The UK government has been highly critical of the proposal, arguing that, unless adopted world-wide, it would divert trade away from the City of London.

The following articles consider how such a tax would work and its potential advantages and disadvantages.

Theory inches ever closer to practice Guardian, Larry Elliott (28/9/11)
Osborne expected to oppose EU’s proposal for Tobin tax on banks Guardian, Jill Treanor (28/9/11)
Tobin tax could ‘destroy’ business models Accountancy Age, Jaimie Kaffash (30/9/11)
Tobin tax is likely, says banking chief Accountancy Age, Jaimie Kaffash (5/10/11)
Could a transactions tax be good for capitalism?
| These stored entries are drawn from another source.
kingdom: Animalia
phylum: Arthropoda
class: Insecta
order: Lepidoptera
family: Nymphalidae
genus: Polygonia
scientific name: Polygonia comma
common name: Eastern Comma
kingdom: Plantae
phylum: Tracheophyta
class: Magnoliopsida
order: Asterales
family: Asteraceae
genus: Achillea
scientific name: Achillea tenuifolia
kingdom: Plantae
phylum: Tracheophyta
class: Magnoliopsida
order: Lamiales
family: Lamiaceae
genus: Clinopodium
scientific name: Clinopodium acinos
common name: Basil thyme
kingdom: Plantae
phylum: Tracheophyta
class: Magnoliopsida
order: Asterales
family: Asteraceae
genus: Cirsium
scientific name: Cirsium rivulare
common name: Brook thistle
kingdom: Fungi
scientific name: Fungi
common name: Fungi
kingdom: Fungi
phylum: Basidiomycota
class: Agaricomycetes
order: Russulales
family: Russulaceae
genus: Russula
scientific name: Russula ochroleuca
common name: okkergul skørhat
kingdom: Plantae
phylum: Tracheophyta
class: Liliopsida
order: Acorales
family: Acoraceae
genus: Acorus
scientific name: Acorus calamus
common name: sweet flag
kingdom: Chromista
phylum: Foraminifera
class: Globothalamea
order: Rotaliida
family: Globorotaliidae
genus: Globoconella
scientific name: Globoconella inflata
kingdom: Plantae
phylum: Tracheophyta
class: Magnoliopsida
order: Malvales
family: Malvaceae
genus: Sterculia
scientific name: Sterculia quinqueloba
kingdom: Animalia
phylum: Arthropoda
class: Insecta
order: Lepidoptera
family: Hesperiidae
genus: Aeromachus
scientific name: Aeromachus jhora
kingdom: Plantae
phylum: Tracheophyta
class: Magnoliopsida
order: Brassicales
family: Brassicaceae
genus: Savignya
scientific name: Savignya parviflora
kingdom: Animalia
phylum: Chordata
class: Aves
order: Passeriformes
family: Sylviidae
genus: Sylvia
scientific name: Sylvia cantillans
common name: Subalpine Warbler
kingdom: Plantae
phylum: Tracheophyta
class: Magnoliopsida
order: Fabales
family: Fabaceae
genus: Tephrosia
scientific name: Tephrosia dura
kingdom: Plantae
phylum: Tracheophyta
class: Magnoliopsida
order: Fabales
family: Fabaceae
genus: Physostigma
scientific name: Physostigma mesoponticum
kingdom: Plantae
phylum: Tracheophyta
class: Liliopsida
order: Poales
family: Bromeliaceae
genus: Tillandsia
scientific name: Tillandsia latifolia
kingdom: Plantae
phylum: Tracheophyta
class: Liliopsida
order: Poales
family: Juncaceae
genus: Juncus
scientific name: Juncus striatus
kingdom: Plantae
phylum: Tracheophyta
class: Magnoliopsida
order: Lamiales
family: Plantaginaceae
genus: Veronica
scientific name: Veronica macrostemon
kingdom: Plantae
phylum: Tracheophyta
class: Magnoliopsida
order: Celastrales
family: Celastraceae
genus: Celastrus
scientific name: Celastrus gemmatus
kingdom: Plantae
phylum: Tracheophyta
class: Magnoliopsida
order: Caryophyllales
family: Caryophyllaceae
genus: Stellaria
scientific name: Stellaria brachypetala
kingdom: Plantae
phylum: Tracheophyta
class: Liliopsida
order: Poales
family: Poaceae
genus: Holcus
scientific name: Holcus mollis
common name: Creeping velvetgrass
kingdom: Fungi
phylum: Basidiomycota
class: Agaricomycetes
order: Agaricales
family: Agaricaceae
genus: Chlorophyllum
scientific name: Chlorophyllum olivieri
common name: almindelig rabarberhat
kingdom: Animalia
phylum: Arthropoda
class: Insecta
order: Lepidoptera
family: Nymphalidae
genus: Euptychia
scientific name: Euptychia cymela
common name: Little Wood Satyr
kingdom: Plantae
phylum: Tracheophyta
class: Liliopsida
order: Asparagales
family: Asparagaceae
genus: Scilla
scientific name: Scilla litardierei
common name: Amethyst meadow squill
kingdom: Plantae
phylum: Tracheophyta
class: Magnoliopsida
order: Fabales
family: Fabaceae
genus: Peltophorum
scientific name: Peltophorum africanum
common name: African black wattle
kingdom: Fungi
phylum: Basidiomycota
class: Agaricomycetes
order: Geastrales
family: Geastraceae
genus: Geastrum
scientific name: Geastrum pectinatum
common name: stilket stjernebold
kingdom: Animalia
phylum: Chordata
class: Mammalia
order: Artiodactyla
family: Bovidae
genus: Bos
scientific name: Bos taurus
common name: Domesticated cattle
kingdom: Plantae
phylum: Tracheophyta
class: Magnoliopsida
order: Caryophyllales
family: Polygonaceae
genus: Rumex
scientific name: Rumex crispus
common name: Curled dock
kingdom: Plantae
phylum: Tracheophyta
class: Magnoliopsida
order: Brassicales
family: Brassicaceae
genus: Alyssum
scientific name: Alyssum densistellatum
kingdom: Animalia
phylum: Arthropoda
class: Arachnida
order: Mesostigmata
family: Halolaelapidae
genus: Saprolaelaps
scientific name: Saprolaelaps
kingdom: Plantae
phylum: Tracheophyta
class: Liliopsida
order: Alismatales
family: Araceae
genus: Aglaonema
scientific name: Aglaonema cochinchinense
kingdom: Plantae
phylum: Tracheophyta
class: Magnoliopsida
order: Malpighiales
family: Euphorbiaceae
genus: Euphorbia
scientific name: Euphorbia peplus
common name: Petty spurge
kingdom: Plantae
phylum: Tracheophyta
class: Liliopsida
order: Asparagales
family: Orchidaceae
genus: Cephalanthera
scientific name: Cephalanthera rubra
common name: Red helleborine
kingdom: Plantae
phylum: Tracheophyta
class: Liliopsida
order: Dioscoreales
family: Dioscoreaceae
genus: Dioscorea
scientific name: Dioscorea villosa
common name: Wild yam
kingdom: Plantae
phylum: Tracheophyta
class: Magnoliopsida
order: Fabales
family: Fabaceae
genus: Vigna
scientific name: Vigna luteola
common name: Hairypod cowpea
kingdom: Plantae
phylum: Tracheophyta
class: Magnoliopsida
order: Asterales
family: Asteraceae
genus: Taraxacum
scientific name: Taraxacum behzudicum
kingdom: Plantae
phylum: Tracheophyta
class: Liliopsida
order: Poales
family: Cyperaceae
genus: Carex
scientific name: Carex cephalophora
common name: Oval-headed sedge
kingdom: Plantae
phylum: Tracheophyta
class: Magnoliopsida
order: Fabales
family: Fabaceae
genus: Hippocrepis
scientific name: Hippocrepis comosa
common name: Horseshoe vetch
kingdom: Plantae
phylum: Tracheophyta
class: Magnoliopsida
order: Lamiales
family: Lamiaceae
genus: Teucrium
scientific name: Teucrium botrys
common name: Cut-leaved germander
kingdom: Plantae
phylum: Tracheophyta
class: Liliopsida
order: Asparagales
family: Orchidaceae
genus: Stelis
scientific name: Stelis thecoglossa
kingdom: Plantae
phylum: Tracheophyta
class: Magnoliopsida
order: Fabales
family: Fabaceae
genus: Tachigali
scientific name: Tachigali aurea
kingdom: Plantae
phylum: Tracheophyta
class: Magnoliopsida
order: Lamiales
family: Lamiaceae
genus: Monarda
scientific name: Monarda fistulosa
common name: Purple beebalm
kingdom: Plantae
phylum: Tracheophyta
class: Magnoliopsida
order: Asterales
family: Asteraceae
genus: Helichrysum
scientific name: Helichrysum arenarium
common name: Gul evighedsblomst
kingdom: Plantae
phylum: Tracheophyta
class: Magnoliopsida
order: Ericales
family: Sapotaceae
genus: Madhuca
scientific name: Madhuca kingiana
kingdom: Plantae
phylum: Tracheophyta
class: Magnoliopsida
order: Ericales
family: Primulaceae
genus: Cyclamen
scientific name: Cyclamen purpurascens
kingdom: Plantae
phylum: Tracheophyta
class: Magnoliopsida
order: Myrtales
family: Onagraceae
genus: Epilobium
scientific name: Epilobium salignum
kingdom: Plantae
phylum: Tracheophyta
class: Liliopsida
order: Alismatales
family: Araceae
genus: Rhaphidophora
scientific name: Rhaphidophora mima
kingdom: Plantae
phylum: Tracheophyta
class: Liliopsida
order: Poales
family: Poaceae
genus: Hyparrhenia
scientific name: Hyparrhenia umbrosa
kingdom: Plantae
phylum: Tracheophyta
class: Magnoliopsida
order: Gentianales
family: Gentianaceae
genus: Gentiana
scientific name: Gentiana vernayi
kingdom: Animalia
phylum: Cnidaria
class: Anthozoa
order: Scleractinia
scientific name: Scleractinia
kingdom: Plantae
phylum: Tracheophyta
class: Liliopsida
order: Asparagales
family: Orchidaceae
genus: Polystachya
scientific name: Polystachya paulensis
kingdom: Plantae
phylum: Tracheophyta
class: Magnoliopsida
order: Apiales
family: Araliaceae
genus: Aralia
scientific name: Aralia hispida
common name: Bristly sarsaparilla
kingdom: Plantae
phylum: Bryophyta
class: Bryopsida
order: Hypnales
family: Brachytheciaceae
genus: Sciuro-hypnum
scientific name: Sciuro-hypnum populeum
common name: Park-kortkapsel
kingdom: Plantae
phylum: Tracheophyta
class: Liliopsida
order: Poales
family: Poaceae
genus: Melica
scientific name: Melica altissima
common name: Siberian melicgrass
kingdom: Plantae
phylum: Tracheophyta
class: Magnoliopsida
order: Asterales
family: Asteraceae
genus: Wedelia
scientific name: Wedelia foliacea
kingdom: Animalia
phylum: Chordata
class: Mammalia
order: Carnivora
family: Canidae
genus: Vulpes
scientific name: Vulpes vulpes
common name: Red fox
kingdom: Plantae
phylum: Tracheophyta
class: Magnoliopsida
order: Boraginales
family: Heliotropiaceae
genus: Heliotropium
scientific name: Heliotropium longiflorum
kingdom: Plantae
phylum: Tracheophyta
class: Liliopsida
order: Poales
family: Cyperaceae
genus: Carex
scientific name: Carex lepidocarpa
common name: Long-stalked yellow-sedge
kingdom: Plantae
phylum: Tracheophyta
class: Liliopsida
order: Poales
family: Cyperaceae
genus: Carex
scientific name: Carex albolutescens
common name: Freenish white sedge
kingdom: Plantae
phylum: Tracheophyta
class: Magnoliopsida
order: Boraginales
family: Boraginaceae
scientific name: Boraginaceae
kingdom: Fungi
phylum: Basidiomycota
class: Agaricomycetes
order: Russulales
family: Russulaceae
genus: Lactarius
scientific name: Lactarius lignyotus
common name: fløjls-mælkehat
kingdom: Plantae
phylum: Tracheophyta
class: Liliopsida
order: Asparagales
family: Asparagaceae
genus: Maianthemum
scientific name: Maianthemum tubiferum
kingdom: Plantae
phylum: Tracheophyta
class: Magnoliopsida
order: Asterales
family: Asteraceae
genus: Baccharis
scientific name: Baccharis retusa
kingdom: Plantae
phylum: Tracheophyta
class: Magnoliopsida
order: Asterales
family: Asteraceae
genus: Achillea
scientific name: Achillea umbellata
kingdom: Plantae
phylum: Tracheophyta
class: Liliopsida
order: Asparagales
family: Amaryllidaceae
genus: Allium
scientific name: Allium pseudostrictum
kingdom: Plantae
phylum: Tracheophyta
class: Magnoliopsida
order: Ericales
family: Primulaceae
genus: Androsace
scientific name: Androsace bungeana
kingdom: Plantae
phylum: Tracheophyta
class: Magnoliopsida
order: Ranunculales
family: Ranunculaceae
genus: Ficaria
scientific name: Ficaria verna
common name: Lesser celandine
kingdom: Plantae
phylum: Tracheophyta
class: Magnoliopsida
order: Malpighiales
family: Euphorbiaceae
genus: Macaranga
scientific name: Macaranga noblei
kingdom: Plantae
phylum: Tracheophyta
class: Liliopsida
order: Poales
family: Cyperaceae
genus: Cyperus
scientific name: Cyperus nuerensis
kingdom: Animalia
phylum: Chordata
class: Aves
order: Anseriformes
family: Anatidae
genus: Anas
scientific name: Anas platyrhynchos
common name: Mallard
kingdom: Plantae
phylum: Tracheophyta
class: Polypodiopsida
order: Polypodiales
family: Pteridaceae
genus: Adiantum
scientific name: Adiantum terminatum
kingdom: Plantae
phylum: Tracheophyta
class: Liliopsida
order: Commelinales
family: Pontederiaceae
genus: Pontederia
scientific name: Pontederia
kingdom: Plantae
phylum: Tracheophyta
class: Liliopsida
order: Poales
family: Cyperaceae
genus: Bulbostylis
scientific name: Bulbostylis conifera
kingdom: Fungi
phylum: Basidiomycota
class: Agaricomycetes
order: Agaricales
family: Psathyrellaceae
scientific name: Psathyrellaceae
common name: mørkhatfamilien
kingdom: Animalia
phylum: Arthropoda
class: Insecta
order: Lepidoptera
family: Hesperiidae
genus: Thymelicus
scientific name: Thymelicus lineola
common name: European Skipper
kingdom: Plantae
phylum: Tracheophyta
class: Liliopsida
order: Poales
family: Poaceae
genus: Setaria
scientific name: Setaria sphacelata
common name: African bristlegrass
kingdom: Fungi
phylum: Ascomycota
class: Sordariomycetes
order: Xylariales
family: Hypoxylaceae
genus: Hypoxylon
BBC News, Robert Peston (3/10/11)
EU to propose tax on financial transactions BusinessDay (South Africa), Mariam Isa (5/10/11)
European politicians plot to block UK veto on ‘Tobin tax’ The Telegraph, Louise Armitstead (3/10/11)
Opinion Divided on EU Transaction Tax Tax-News, Ulrika Lomas (5/10/11)
Tobin taxes and audit reform: the blizzard from Brussels The Economist (1/10/11)

Questions

  1. What are HFTs and what impact do they have on the stability and liquidity of markets?
  2. Explain how a Tobin tax would work.
  3. What would be the potential advantages and disadvantages of the Tobin tax as proposed by the European Commission (the ‘financial transactions tax’)?
  4. Are financial markets efficient? Can a market be ‘excessively efficient’?
  5. How are ‘execute or cancel’ orders used by HFTs?
  6. Why do HFTs have an asymmetric information advantage?
  7. How does a financial transactions tax differ from the UK’s stamp duty reserve tax?
  8. Explain why the design of the stamp duty tax has prevented the flight of capital and trading from London. Could a Tobin tax be designed in such a way?